Crescent Springs Hardware Finds Success is All in the Family

If you’ve been to a House-Hasson Dealer Market, then you probably know about the four hardware ladies who dress in matching costumes. “We like to have fun at the markets,” explains Liz Hall, who is the one who comes up with the last-minute ideas for costumes that relate to the market theme. Whether they are all decked out in baseball uniforms or cowboy hats, they are hard to miss.

Hall is one of three generations of family members who work at Crescent Springs Hardware in Crescent Springs, Ky., a business that was started by her grandparents in 1972.

Rose Wilson is the matriarch of the business that she operated with her husband, Bill, until he passed away in 2004.

Wilson has kept the store going with a lot of help from four kids and three grandkids who are active in the business. She handles receivables but is also a fixture on the salesfloor, taking time to chat with long-time customers. Her sons Mark and Michael (known as Bubba) work in a related operation that sells and repairs commercial mowers in a separate building that shares a parking lot with the hardware store. Daughter Cathy Croley handles screen and lamp repair, while daughter Pam Holstein oversees the sales and service of residential outdoor power equipment and the daily paperwork. Hall can generally be found helping customers in the lawn and garden department or checking in outdoor power equipment.
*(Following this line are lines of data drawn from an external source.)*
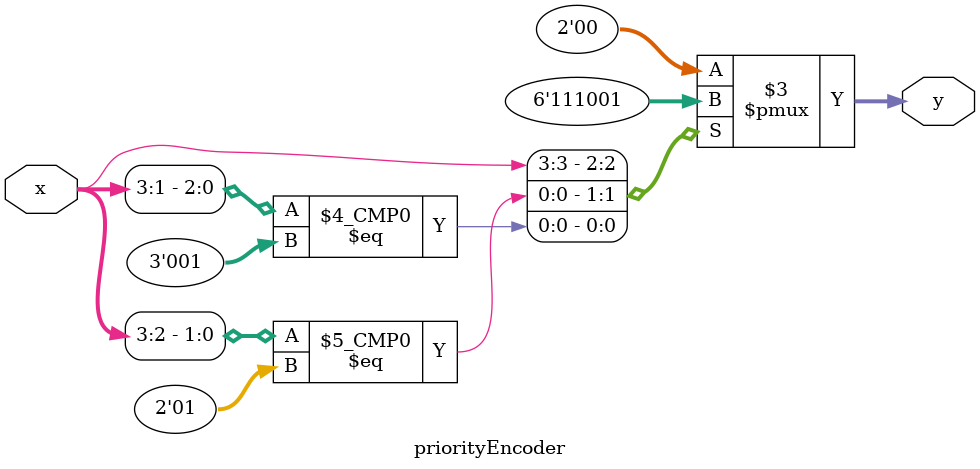
<source format=v>
/*
? Should seperate the inputs and output to x0, x1, x2, x3 and y0, y1
? and concatenate them in casex
*/

module priorityEncoder(x, y);

    input [3:0] x;
    output reg [1:0] y;

    always @(x) begin
        casex(x)

            4'b1XXX:    y = 2'b11;
            4'b1XX:     y = 2'b10;
            4'b1X:      y = 2'b01;
            default:    y = 2'b00;

        endcase
    end

endmodule
</source>
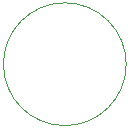
<source format=gbr>
G04 #@! TF.GenerationSoftware,KiCad,Pcbnew,(5.1.2)-2*
G04 #@! TF.CreationDate,2019-08-20T12:10:41-04:00*
G04 #@! TF.ProjectId,ActiveElectrodes2,41637469-7665-4456-9c65-6374726f6465,rev?*
G04 #@! TF.SameCoordinates,Original*
G04 #@! TF.FileFunction,Profile,NP*
%FSLAX46Y46*%
G04 Gerber Fmt 4.6, Leading zero omitted, Abs format (unit mm)*
G04 Created by KiCad (PCBNEW (5.1.2)-2) date 2019-08-20 12:10:41*
%MOMM*%
%LPD*%
G04 APERTURE LIST*
%ADD10C,0.050000*%
G04 APERTURE END LIST*
D10*
X54845868Y-29520000D02*
G75*
G03X54845868Y-29520000I-5200000J0D01*
G01*
M02*

</source>
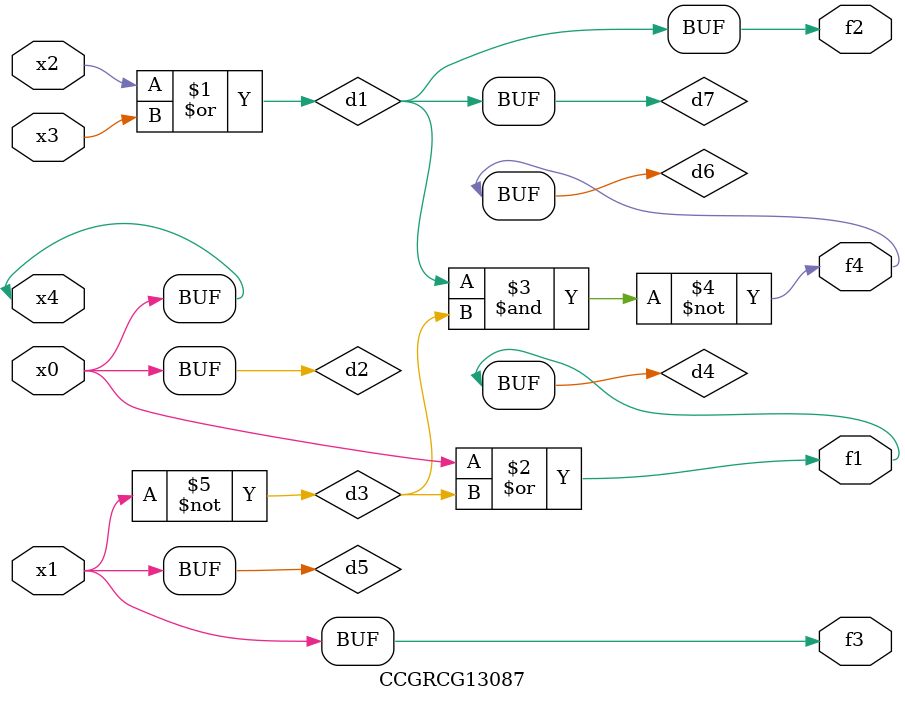
<source format=v>
module CCGRCG13087(
	input x0, x1, x2, x3, x4,
	output f1, f2, f3, f4
);

	wire d1, d2, d3, d4, d5, d6, d7;

	or (d1, x2, x3);
	buf (d2, x0, x4);
	not (d3, x1);
	or (d4, d2, d3);
	not (d5, d3);
	nand (d6, d1, d3);
	or (d7, d1);
	assign f1 = d4;
	assign f2 = d7;
	assign f3 = d5;
	assign f4 = d6;
endmodule

</source>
The main salesfloor is handled by Wilson, Croley, Holstein, Hall and a female employee, which means customers are most likely to be waited on by a woman. “Some of our customers are impressed that five women work upfront. As women we aren’t afraid to get our hands dirty,” Hall says.

Adds Croley, “It’s not a big deal that the store is run almost entirely by women. A lot of guys come in and say you gals really know your stuff. We still have the occasional guy come in and ask for a man to help them.”

They all know how to provide expert service, which is why the store has so many loyal customers who are willing to pay a premium for that personal touch. “It’s very seldom that we don’t have what the customer wants,” Wilson says. “And we don’t get a lot of customers who say ‘I can get this somewhere else for less.’”

 By the same token, they maintain loyalty to House-Hasson because of the great service they get from the wholesaler. “Our salesman, Ray Langdon, is the best. He’s very dedicated,” Wilson says. “He helps us put away our order and even waits on customers. House-Hasson takes care of everything.”

Adds Croley, “We deal a lot with House-Hasson’s customer service department. They’re awesome. It seems like we call them every day for something.”

Croley notes that they have developed a unique niche selling, installing and repairing snowplows and salt spreaders. “It’s opened up another world for us. We don’t have to worry about competing with the big boxes on it and it gives us a way to keep our employees busy in the winter,” she says.

On the retail side, outdoor power equipment is a huge business for them, both for sales and repair work. “Right now we have about 300 mowers that need to be repaired, but that’s actually low for us,” says Holstein, who adds that customers seem more inclined to fix their mowers these days than buy a new one.

 Holstein spent 18 years in a management role with a big company, but when they wanted her to transfer to California, she decided to return to the family business. That was 13 years ago. “I wanted to see family members, so that’s why I returned. We all get along so well,” she says.

She put her organizational skills to work in the outdoor power equipment department, assigning people to the right roles and making sure there was a proper paper trail to keep track of jobs. Everything runs smoothly now.

“We all have our niches in the business,” Croley points out. “This is all I’ve known since I was 13 and I consider myself lucky. I get to see my family members every day and we have a lot of fun working together.”      

 Hall started out doing warranties on power equipment and has been there 11 years. “I wouldn’t trade it for anything. I just fell in love with the business,” she says, pointing out that for awhile her great-grandmother was involved as the fourth generation of the family.

Greeting every customer that comes in is what separates Crescent Springs Hardware from other retailers, according to Hall. “Customers come back time after time. To them, it’s priceless to be able to get in and out quickly,” she says.

Holsteinis especially proud that they have never had to lay off people, even as the economy slowed down. “Taking care of our employees is important to us. We have a unique business and are very proud of what we’ve been able to accomplish with it,” she says.

With a Dealer Market coming up soon, you can be sure the ladies of Crescent Springs Hardware will be coming up with something special. “The markets are so important. We know we need to be smart with our buying to stay competitive and you learn so much,” says Croley. “Plus we have so much fun.”